Indian AI startup Sarvam just made its boldest move yet in the battle between open and closed artificial intelligence. The Bangalore-based lab unveiled a suite of open-source models - including a massive 105-billion parameter flagship - that directly challenges the closed-source approach dominating the AI industry. The launch signals India's growing ambitions to become a major player in the global AI race, with models specifically optimized for the country's linguistic and cultural complexity.
Sarvam AI just threw down the gauntlet in the open-source versus closed-source AI debate.

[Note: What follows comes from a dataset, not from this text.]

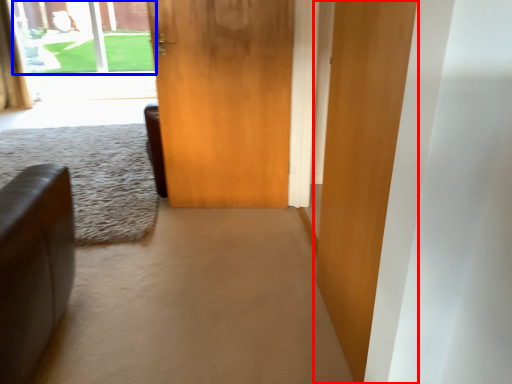
Question: Which point is closer to the camera, door (highlighted by a red box) or window screen (highlighted by a blue box)?

Choices:
 (A) door
 (B) window screen

Answer: (A)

The Indian artificial intelligence lab unveiled a comprehensive lineup of foundation models at the India AI Impact Summit 2026, headlined by a 105-billion parameter behemoth that rivals models from much larger, better-funded Western competitors.
The release includes two core language models - Sarvam 30B and Sarvam 105B - alongside specialized multimodal capabilities: a text-to-speech system, a speech-to-text transcription model, and a vision model designed specifically for parsing documents in Indian languages. It's an ambitious technical bet that open-source infrastructure can power India's AI transformation without relying on proprietary systems from OpenAI or Anthropic.
What makes this launch particularly significant isn't just the model sizes - it's the timing and strategic positioning. While Western AI labs have largely pivoted toward increasingly closed development practices, citing safety concerns and competitive pressures, Sarvam is doubling down on transparency and accessibility. The company's approach mirrors the philosophy that propelled Meta's Llama models to widespread adoption, but with a laser focus on India's unique linguistic landscape.
India's AI ecosystem has been heating up rapidly. The country's massive developer community and relatively lower compute costs have made it an attractive testing ground for open-source AI alternatives. Google recently announced expanded AI infrastructure investments in India, while Microsoft has been quietly building partnerships with Indian enterprises hungry for AI capabilities that work with Hindi, Tamil, Telugu, and dozens of other regional languages.